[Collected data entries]
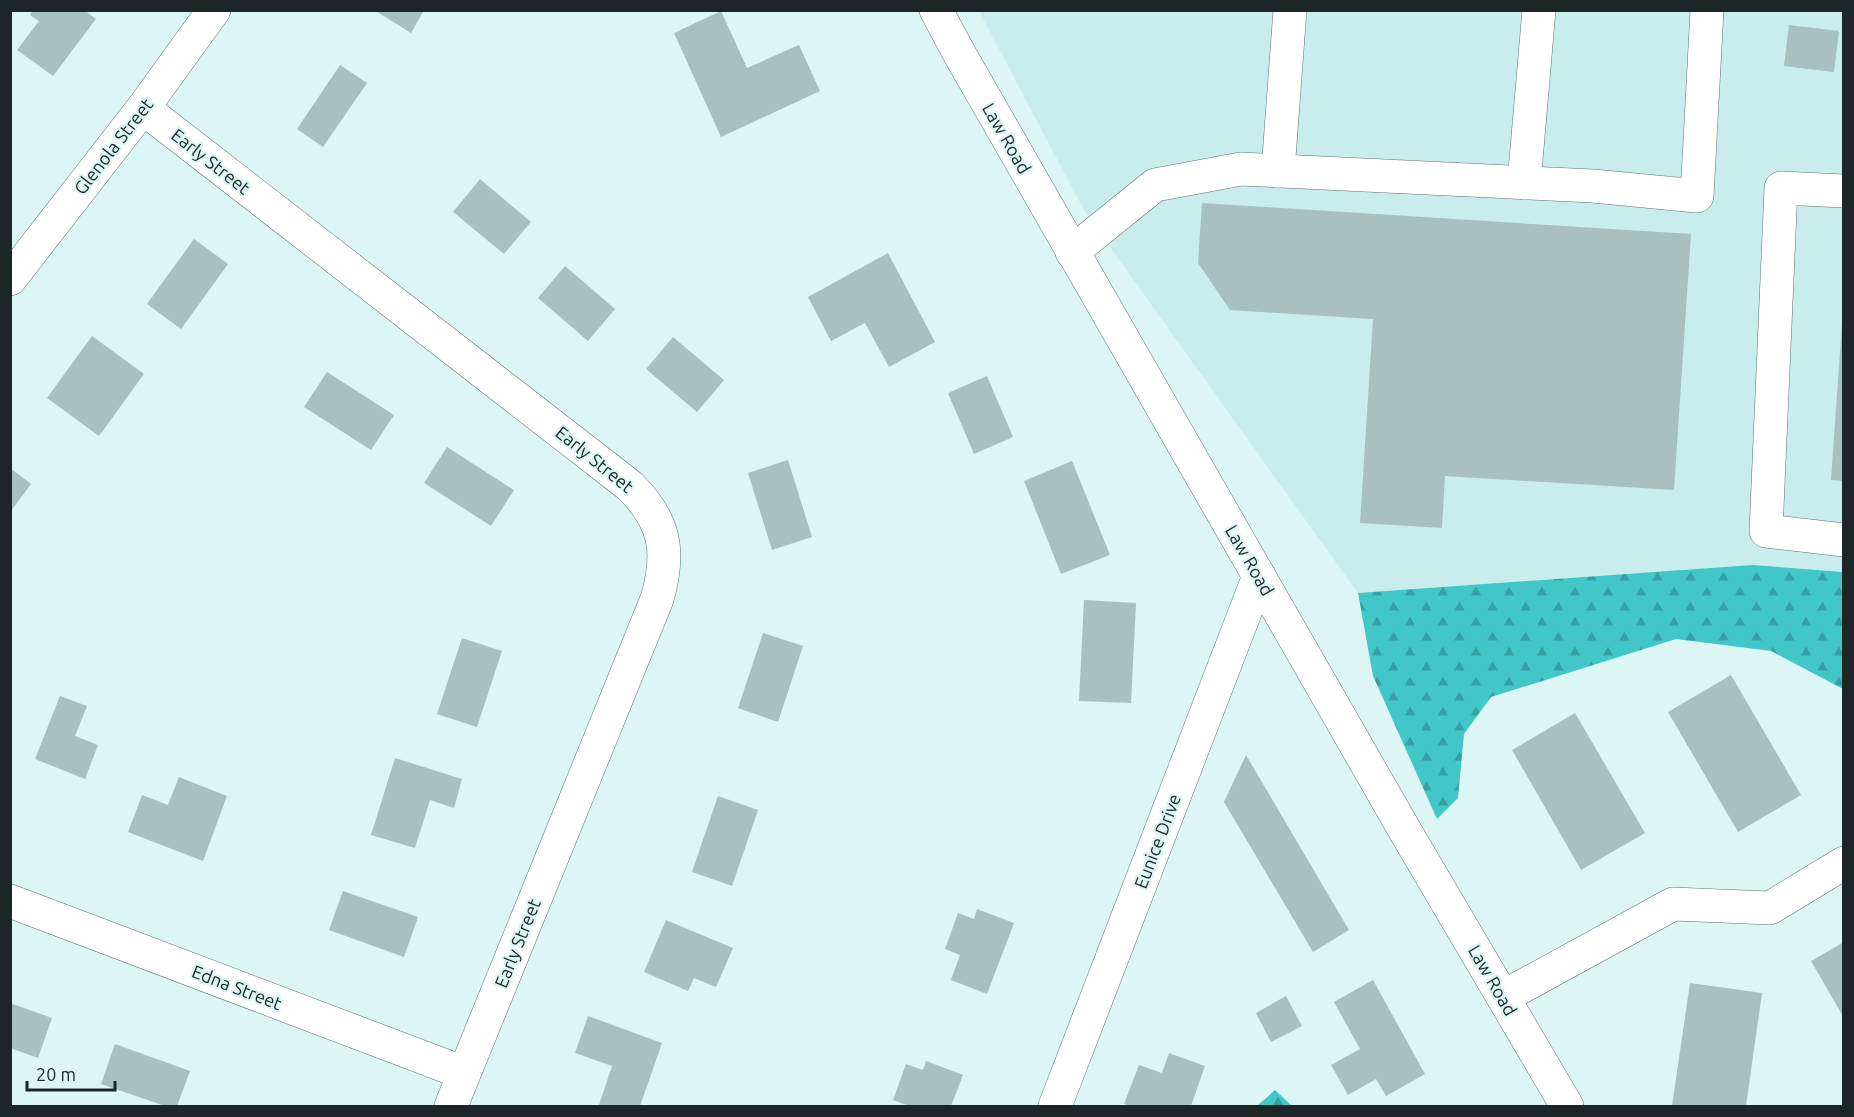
<svg xmlns="http://www.w3.org/2000/svg" width="1854" height="1117" font-family="Ubuntu,sans-serif">
<style>
.built{fill:#c9ecec}
.forest{fill:url(#forest-firs)}
.building{fill:#a8c0c0}
.lines{fill:none;stroke-linecap:round;stroke-linejoin:round}
.minor-casing{stroke:#5e7474;stroke-width:34}
.minor{stroke:#fff;stroke-width:33}
.labels{text-anchor:middle;dominant-baseline:central;stroke-width:4.5;stroke-linejoin:round;paint-order:stroke}
.street-label{font-size:18px;fill:#1c2626;stroke:#dcf5f5}
</style>
<defs>
<pattern id="forest-firs" width="22" height="20" patternUnits="userSpaceOnUse" patternTransform="scale(1.5)"><rect width="22" height="20" fill="#42c7c9"/><path d="M5 1l3.5 6h-7zM16 11l3.5 6h-7z" fill="#36a1a3"/></pattern>
</defs>
<rect width="100%" height="100%" fill="#dcf5f5"/>
<path class="built" d="M 979,11 L 1843,11 L 1843,572 L 1753,565 L 1358,593 L 1085,212 Z"/>
<g class="forest">
<path d="M 1753,565 L 1843,572 L 1843,689 L 1771,651 L 1676,639 L 1491,697 L 1464,734 L 1458,798 L 1437,819 L 1373,676 L 1358,593 Z"/>
<path d="M 1275,1090 L 1292,1106 L 1257,1106 Z"/>
</g>
<g class="building">
<path d="M 33,10 L 84,10 L 96,19 L 53,76 L 17,50 L 39,21 L 30,15 Z"/>
<path d="M 374,10 L 424,10 L 411,33 Z"/>
<path d="M 721,11 L 747,68 L 799,45 L 820,91 L 721,137 L 674,33 Z"/>
<path d="M 1789,25 L 1839,31 L 1834,72 L 1784,66 Z"/>
<path d="M 340,65 L 367,83 L 323,147 L 297,129 Z"/>
<path d="M 480,179 L 531,222 L 504,254 L 453,212 Z"/>
<path d="M 1202,203 L 1691,234 L 1674,490 L 1445,476 L 1442,528 L 1360,523 L 1373,319 L 1230,310 L 1198,263 Z"/>
<path d="M 194,239 L 228,264 L 181,329 L 147,304 Z"/>
<path d="M 888,253 L 935,342 L 889,367 L 865,323 L 831,341 L 808,297 Z"/>
<path d="M 565,266 L 615,309 L 588,341 L 538,298 Z"/>
<path d="M 1842,324 L 1844,324 L 1844,481 L 1831,480 Z"/>
<path d="M 92,336 L 144,374 L 99,436 L 47,398 Z"/>
<path d="M 673,337 L 724,380 L 697,412 L 646,369 Z"/>
<path d="M 327,372 L 394,415 L 371,450 L 304,407 Z"/>
<path d="M 987,376 L 1013,437 L 974,454 L 948,393 Z"/>
<path d="M 447,447 L 514,490 L 491,526 L 424,483 Z"/>
<path d="M 788,460 L 812,537 L 772,550 L 748,473 Z"/>
<path d="M 1072,461 L 1110,555 L 1061,574 L 1024,481 Z"/>
<path d="M 10,468 L 31,484 L 10,512 Z"/>
<path d="M 1084,600 L 1136,603 L 1131,703 L 1079,701 Z"/>
<path d="M 763,633 L 803,646 L 778,722 L 738,708 Z"/>
<path d="M 462,638 L 502,651 L 477,727 L 437,714 Z"/>
<path d="M 1731,675 L 1801,795 L 1738,832 L 1668,712 Z"/>
<path d="M 60,696 L 87,706 L 75,736 L 98,745 L 85,779 L 35,759 Z"/>
<path d="M 1575,713 L 1645,833 L 1581,870 L 1512,750 Z"/>
<path d="M 1246,755 L 1349,930 L 1313,952 L 1224,802 Z"/>
<path d="M 395,758 L 462,779 L 454,808 L 430,800 L 415,848 L 371,835 Z"/>
<path d="M 179,777 L 227,796 L 203,861 L 128,832 L 142,795 L 168,805 Z"/>
<path d="M 718,796 L 758,810 L 732,886 L 692,872 Z"/>
<path d="M 343,891 L 418,917 L 404,957 L 329,930 Z"/>
<path d="M 977,909 L 1014,923 L 987,994 L 951,980 L 960,955 L 945,949 L 958,913 L 974,919 Z"/>
<path d="M 666,920 L 733,948 L 716,987 L 694,978 L 688,991 L 644,972 Z"/>
<path d="M 1844,942 L 1844,1018 L 1811,961 Z"/>
<path d="M 1373,980 L 1425,1074 L 1386,1096 L 1376,1079 L 1348,1095 L 1331,1065 L 1360,1049 L 1334,1002 Z"/>
<path d="M 1690,983 L 1762,993 L 1746,1106 L 1672,1106 Z"/>
<path d="M 1286,996 L 1302,1026 L 1271,1042 L 1256,1013 Z"/>
<path d="M 10,1003 L 52,1018 L 38,1058 L 10,1048 Z"/>
<path d="M 588,1016 L 662,1043 L 640,1106 L 604,1106 L 599,1105 L 612,1066 L 575,1053 Z"/>
<path d="M 115,1044 L 190,1071 L 177,1106 L 165,1106 L 101,1084 Z"/>
<path d="M 1169,1053 L 1205,1066 L 1191,1106 L 1132,1106 L 1124,1104 L 1139,1065 L 1162,1073 Z"/>
<path d="M 926,1061 L 963,1075 L 951,1106 L 909,1106 L 893,1100 L 906,1064 L 923,1070 Z"/>
</g>
<g class="lines">
<g class="minor-casing">
<g id="minor">
<path d="M 936,10 L 959,53 L 1404,829 L 1567,1106"/>
<path d="M 143,108 L 630,486 C 665,521 671,551 657,599 L 451,1106"/>
<path d="M 1278,171 L 1290,10"/>
<path d="M 1524,183 L 1539,10"/>
<path d="M 1844,191 L 1781,188 L 1766,531 L 1844,540"/>
<path d="M 1072,252 L 1155,185 L 1241,169 L 1593,186 L 1697,196 L 1707,10"/>
<path d="M 10,279 L 143,108 L 214,10"/>
<path d="M 10,901 L 464,1073"/>
<path d="M 1503,997 L 1673,904 L 1770,908 L 1844,863"/>
<path d="M 1055,1106 L 1259,576"/>
</g>
</g>
<use href="#minor" class="minor"/>
</g>
<g class="labels">
<g class="street-label">
<text transform="translate(1007 138) rotate(60)">Law Road</text>
<text transform="translate(113 146) rotate(-52)">Glenola Street</text>
<text transform="translate(211 161) rotate(38)">Early Street</text>
<text transform="translate(595 459) rotate(39)">Early Street</text>
<text transform="translate(1250 560) rotate(60)">Law Road</text>
<text transform="translate(1157 841) rotate(-69)">Eunice Drive</text>
<text transform="translate(517 943) rotate(-68)">Early Street</text>
<text transform="translate(1493 980) rotate(60)">Law Road</text>
<text transform="translate(237 987) rotate(21)">Edna Street</text>
</g>
</g>
<rect width="1854" height="1117" fill="none" stroke="#1c2626" stroke-width="24"/>
<path d="M27 1081v9h88v-9" fill="none" stroke="#1c2626" stroke-width="3"/>
<text x="36" y="1081" font-size="18" fill="#1c2626" stroke="#dcf5f5" stroke-width="4.5" paint-order="stroke">20 m</text>
</svg>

_Task instructions_
Without the pictures, restate all the entries above exactly.

_Response area_
<svg xmlns="http://www.w3.org/2000/svg" width="1854" height="1117" font-family="Ubuntu,sans-serif">
<style>
.built{fill:#c9ecec}
.forest{fill:url(#forest-firs)}
.building{fill:#a8c0c0}
.lines{fill:none;stroke-linecap:round;stroke-linejoin:round}
.minor-casing{stroke:#5e7474;stroke-width:34}
.minor{stroke:#fff;stroke-width:33}
.labels{text-anchor:middle;dominant-baseline:central;stroke-width:4.5;stroke-linejoin:round;paint-order:stroke}
.street-label{font-size:18px;fill:#1c2626;stroke:#dcf5f5}
</style>
<defs>
<pattern id="forest-firs" width="22" height="20" patternUnits="userSpaceOnUse" patternTransform="scale(1.5)"><rect width="22" height="20" fill="#42c7c9"/><path d="M5 1l3.5 6h-7zM16 11l3.5 6h-7z" fill="#36a1a3"/></pattern>
</defs>
<rect width="100%" height="100%" fill="#dcf5f5"/>
<path class="built" d="M 979,11 L 1843,11 L 1843,572 L 1753,565 L 1358,593 L 1085,212 Z"/>
<g class="forest">
<path d="M 1753,565 L 1843,572 L 1843,689 L 1771,651 L 1676,639 L 1491,697 L 1464,734 L 1458,798 L 1437,819 L 1373,676 L 1358,593 Z"/>
<path d="M 1275,1090 L 1292,1106 L 1257,1106 Z"/>
</g>
<g class="building">
<path d="M 33,10 L 84,10 L 96,19 L 53,76 L 17,50 L 39,21 L 30,15 Z"/>
<path d="M 374,10 L 424,10 L 411,33 Z"/>
<path d="M 721,11 L 747,68 L 799,45 L 820,91 L 721,137 L 674,33 Z"/>
<path d="M 1789,25 L 1839,31 L 1834,72 L 1784,66 Z"/>
<path d="M 340,65 L 367,83 L 323,147 L 297,129 Z"/>
<path d="M 480,179 L 531,222 L 504,254 L 453,212 Z"/>
<path d="M 1202,203 L 1691,234 L 1674,490 L 1445,476 L 1442,528 L 1360,523 L 1373,319 L 1230,310 L 1198,263 Z"/>
<path d="M 194,239 L 228,264 L 181,329 L 147,304 Z"/>
<path d="M 888,253 L 935,342 L 889,367 L 865,323 L 831,341 L 808,297 Z"/>
<path d="M 565,266 L 615,309 L 588,341 L 538,298 Z"/>
<path d="M 1842,324 L 1844,324 L 1844,481 L 1831,480 Z"/>
<path d="M 92,336 L 144,374 L 99,436 L 47,398 Z"/>
<path d="M 673,337 L 724,380 L 697,412 L 646,369 Z"/>
<path d="M 327,372 L 394,415 L 371,450 L 304,407 Z"/>
<path d="M 987,376 L 1013,437 L 974,454 L 948,393 Z"/>
<path d="M 447,447 L 514,490 L 491,526 L 424,483 Z"/>
<path d="M 788,460 L 812,537 L 772,550 L 748,473 Z"/>
<path d="M 1072,461 L 1110,555 L 1061,574 L 1024,481 Z"/>
<path d="M 10,468 L 31,484 L 10,512 Z"/>
<path d="M 1084,600 L 1136,603 L 1131,703 L 1079,701 Z"/>
<path d="M 763,633 L 803,646 L 778,722 L 738,708 Z"/>
<path d="M 462,638 L 502,651 L 477,727 L 437,714 Z"/>
<path d="M 1731,675 L 1801,795 L 1738,832 L 1668,712 Z"/>
<path d="M 60,696 L 87,706 L 75,736 L 98,745 L 85,779 L 35,759 Z"/>
<path d="M 1575,713 L 1645,833 L 1581,870 L 1512,750 Z"/>
<path d="M 1246,755 L 1349,930 L 1313,952 L 1224,802 Z"/>
<path d="M 395,758 L 462,779 L 454,808 L 430,800 L 415,848 L 371,835 Z"/>
<path d="M 179,777 L 227,796 L 203,861 L 128,832 L 142,795 L 168,805 Z"/>
<path d="M 718,796 L 758,810 L 732,886 L 692,872 Z"/>
<path d="M 343,891 L 418,917 L 404,957 L 329,930 Z"/>
<path d="M 977,909 L 1014,923 L 987,994 L 951,980 L 960,955 L 945,949 L 958,913 L 974,919 Z"/>
<path d="M 666,920 L 733,948 L 716,987 L 694,978 L 688,991 L 644,972 Z"/>
<path d="M 1844,942 L 1844,1018 L 1811,961 Z"/>
<path d="M 1373,980 L 1425,1074 L 1386,1096 L 1376,1079 L 1348,1095 L 1331,1065 L 1360,1049 L 1334,1002 Z"/>
<path d="M 1690,983 L 1762,993 L 1746,1106 L 1672,1106 Z"/>
<path d="M 1286,996 L 1302,1026 L 1271,1042 L 1256,1013 Z"/>
<path d="M 10,1003 L 52,1018 L 38,1058 L 10,1048 Z"/>
<path d="M 588,1016 L 662,1043 L 640,1106 L 604,1106 L 599,1105 L 612,1066 L 575,1053 Z"/>
<path d="M 115,1044 L 190,1071 L 177,1106 L 165,1106 L 101,1084 Z"/>
<path d="M 1169,1053 L 1205,1066 L 1191,1106 L 1132,1106 L 1124,1104 L 1139,1065 L 1162,1073 Z"/>
<path d="M 926,1061 L 963,1075 L 951,1106 L 909,1106 L 893,1100 L 906,1064 L 923,1070 Z"/>
</g>
<g class="lines">
<g class="minor-casing">
<g id="minor">
<path d="M 936,10 L 959,53 L 1404,829 L 1567,1106"/>
<path d="M 143,108 L 630,486 C 665,521 671,551 657,599 L 451,1106"/>
<path d="M 1278,171 L 1290,10"/>
<path d="M 1524,183 L 1539,10"/>
<path d="M 1844,191 L 1781,188 L 1766,531 L 1844,540"/>
<path d="M 1072,252 L 1155,185 L 1241,169 L 1593,186 L 1697,196 L 1707,10"/>
<path d="M 10,279 L 143,108 L 214,10"/>
<path d="M 10,901 L 464,1073"/>
<path d="M 1503,997 L 1673,904 L 1770,908 L 1844,863"/>
<path d="M 1055,1106 L 1259,576"/>
</g>
</g>
<use href="#minor" class="minor"/>
</g>
<g class="labels">
<g class="street-label">
<text transform="translate(1007 138) rotate(60)">Law Road</text>
<text transform="translate(113 146) rotate(-52)">Glenola Street</text>
<text transform="translate(211 161) rotate(38)">Early Street</text>
<text transform="translate(595 459) rotate(39)">Early Street</text>
<text transform="translate(1250 560) rotate(60)">Law Road</text>
<text transform="translate(1157 841) rotate(-69)">Eunice Drive</text>
<text transform="translate(517 943) rotate(-68)">Early Street</text>
<text transform="translate(1493 980) rotate(60)">Law Road</text>
<text transform="translate(237 987) rotate(21)">Edna Street</text>
</g>
</g>
<rect width="1854" height="1117" fill="none" stroke="#1c2626" stroke-width="24"/>
<path d="M27 1081v9h88v-9" fill="none" stroke="#1c2626" stroke-width="3"/>
<text x="36" y="1081" font-size="18" fill="#1c2626" stroke="#dcf5f5" stroke-width="4.5" paint-order="stroke">20 m</text>
</svg>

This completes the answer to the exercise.